“I have not failed. I’ve just found 10,000 ways that won’t work.” — Thomas Edison
February 11 was National Inventors’ Day, a day for us to celebrate the inventions that have shaped our lives, while recognizing the genius behind them. This day also provides an annual opportunity to encourage and inspire the creators of the future.
In 1983, President Ronald Regan designated February 11 — the birthday of Thomas Alva Edison, one of America’s most prolific inventors — as the first National Inventors’ Day. In his official proclamation, Regan wrote, “inventors are the keystone of the technological progress that is so vital to economic, environmental and social well-being,” and these words are even more pertinent today than they were when he declared them almost 40 years ago.
Few things are more urgently impacting our economic, environmental and social well-being than the current pandemic. As the Executive Director and CEO of ABET, I feel strongly that it is our mission to ensure graduates of ABET-accredited programs are prepared to enter the global workforce and take on the ever-growing challenges facing our planet. Past, present and future STEM students play a fundamental role in developing meaningful solutions to societal problems, such as the public health crisis we are currently facing. The innovation and creativity of inventors is key to our success in combating COVID-19.
Since the outbreak, health care professionals, scientists and engineers have been working together to stop the virus’ spread and improve the outlook for those already infected with COVID-19. Some of the first to do so were Johns Hopkins University (JHU) graduate students Hongru Du and Ensheng (Frank) Dong, who were part of Professor Lauren Gardner’s team in the Department of Civil and Systems Engineering (CSSE) that created the COVID-19 Dashboard Real-time Tracking Map. Launched January 22, 2020, this tool quickly became the world’s leading source of centralized real-time data on the pandemic. I’m excited that these students will be delivering a keynote panel at the 2021 ABET Symposium, which will be held virtually for the first time April 14–16.

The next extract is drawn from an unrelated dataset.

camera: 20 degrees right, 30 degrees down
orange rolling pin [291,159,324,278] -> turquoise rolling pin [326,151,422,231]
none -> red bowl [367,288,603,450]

Since the pandemic began, many student inventors have been designing solutions for respirator and mask shortages, and other solutions to ease the strain of the virus. A perfect example of students inventing solutions for today’s challenges is the all-female Afghan robotics team who built lightweight low-cost ventilators out of car parts to help their country fight the virus. Known as the “Afghan Dreamers,” the group of high school girls was formed to increase awareness of women in STEM and encourage the acceptance of women pursuing an education in the STEM fields.

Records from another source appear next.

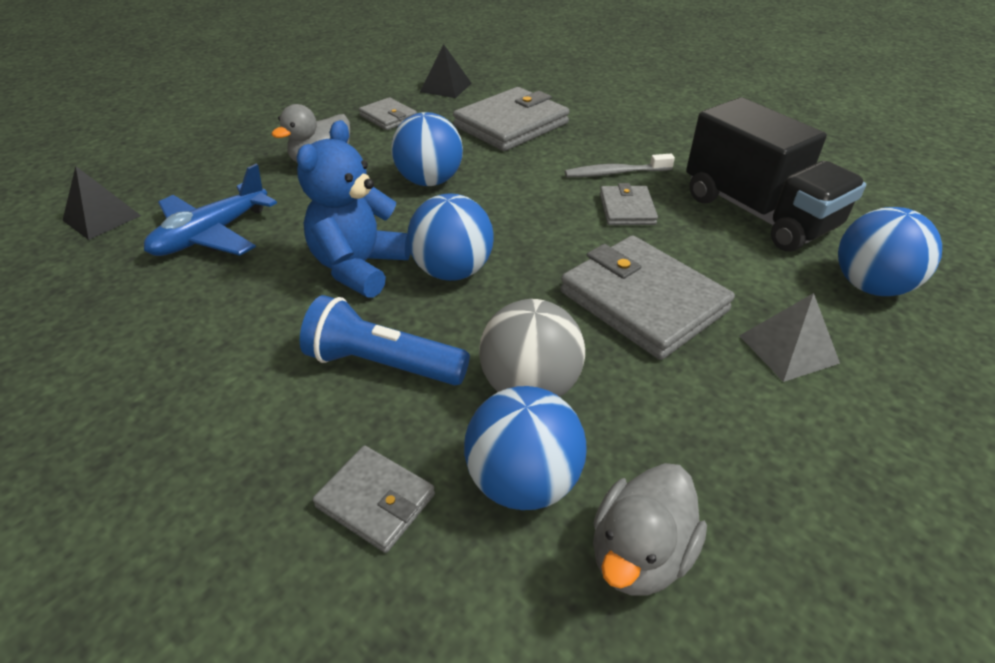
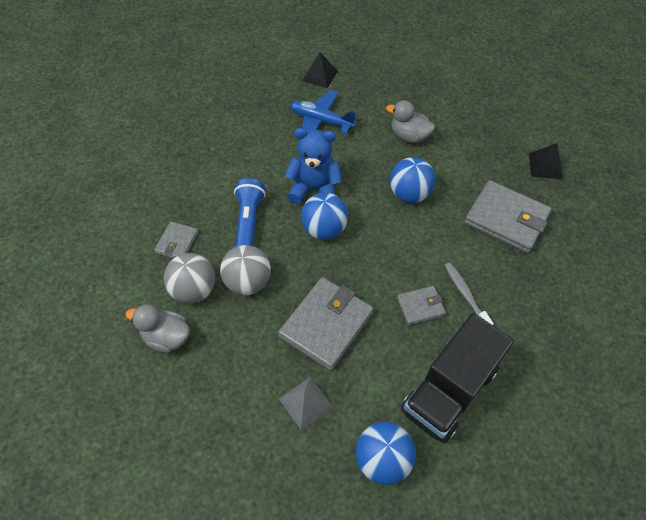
camera: 75 degrees right, 15 degrees up
grey wallet [359,97,417,130] -> none
blue ball [464,386,587,510] -> grey ball [164,253,215,304]

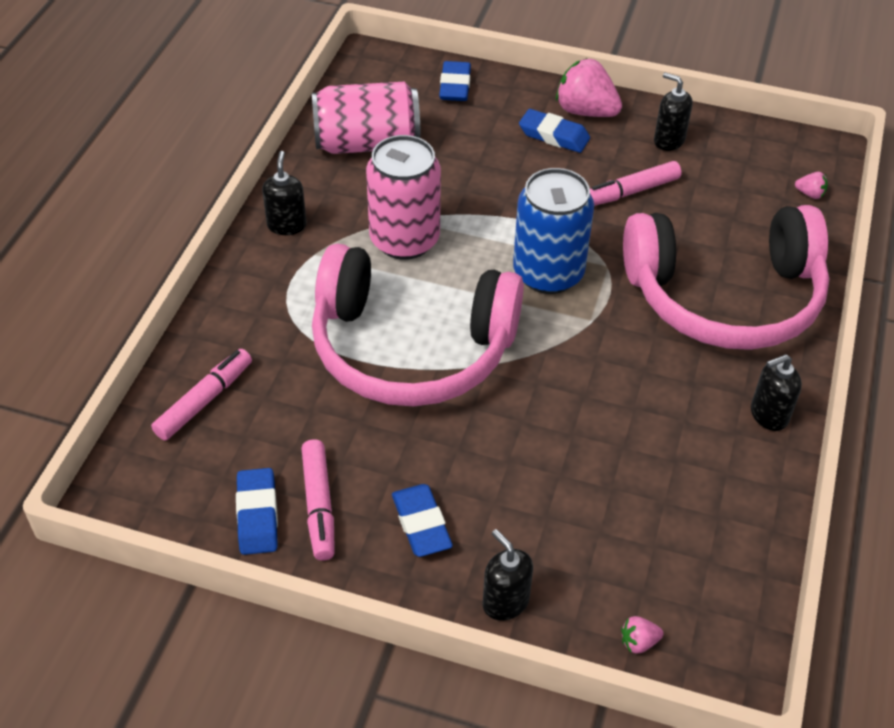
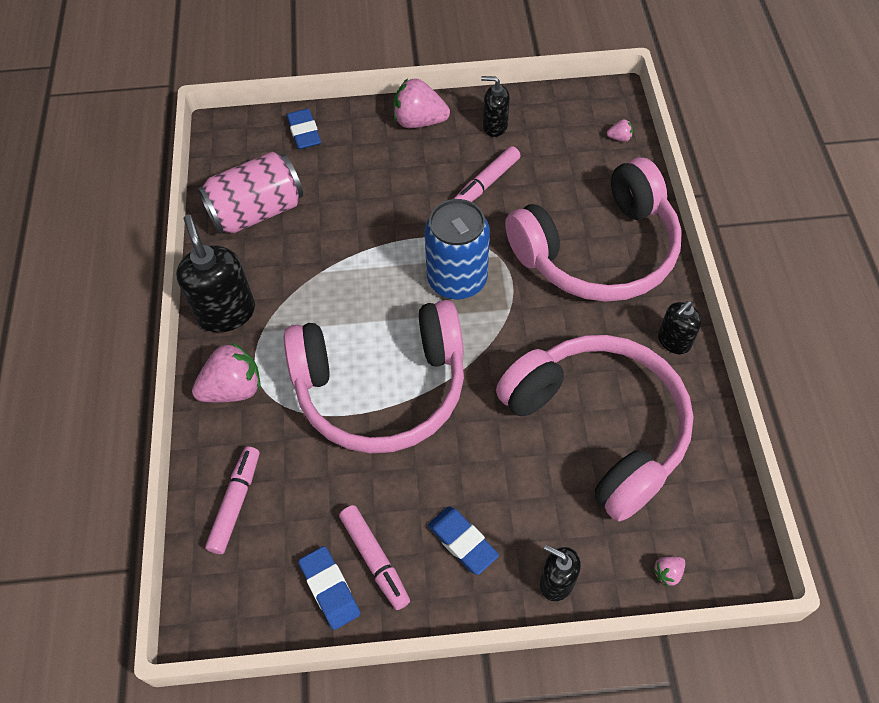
camera: 20 degrees left, 10 degrees up
black soap dispenser [262,151,307,235] -> black soap dispenser [176,214,255,333], size x1.72
pink can [366,135,441,260] -> none
blue eraser [519,109,590,153] -> none
none -> pink strawberry [192,342,260,402]
none -> pink headphones [496,335,694,522]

Afghanistan has a population of over 38 million but had less than 1000 ventilators when the pandemic hit. With the world experiencing a shortage of ventilators and a traditional ventilator costing between $20,000 to $50,000 USD, the team replicated a model that professionals at the Massachusetts Institute of Technology had created and altered it to reduce the price. They used materials from reused car parts like windshield wipers from old Toyota Corollas. The result: an easy-to-carry ventilator that can run on battery power for 10 hours and costs roughly $700 to produce. The ventilator is still undergoing final testing from health authorities before it can be used, but this group of teenage girls is clearly making a big impact.
“Our greatest weakness lies in giving up. The most certain way to succeed is always to try just one more time.” — Thomas Edison
Another admirable example is Boyan Slat, whose organization, The Ocean Cleanup, has successfully started to clean the pollution that has been circling in the Great Pacific Garbage Patch. While scuba diving in Greece, the then 16-year-old was surprised to see more plastic than fish, and his curiosity led him to dig deeper into the issue. Learning that no one had made any serious large-scale attempt to rid our oceans of plastic pollution, Slat set out to develop a solution. By his early 20s, he had developed The Ocean Cleanup system, a U-shaped barrier and net-like skirt that collects plastic as it floats. His organization then recycles the plastic into sustainable products.
Fueled by his curiosity to understand our plastic pollution problem, Slat serves as an inspiration for how we can all make an impact. He is a contemporary inventor who addressed a real problem we’re facing today.
Last month, I wrote about the importance of curiosity — how it has helped humans adapt, evolve and survive, and how it will help us solve current real-world problems, from COVID-19 and climate change to poverty and inequality. This National Inventors’ Day, as we celebrate Thomas Edison and other great inventors who have developed some of society’s greatest technological advances, let’s inspire our students to be curious and foster their creativity to help invent solutions to the world’s pressing challenges.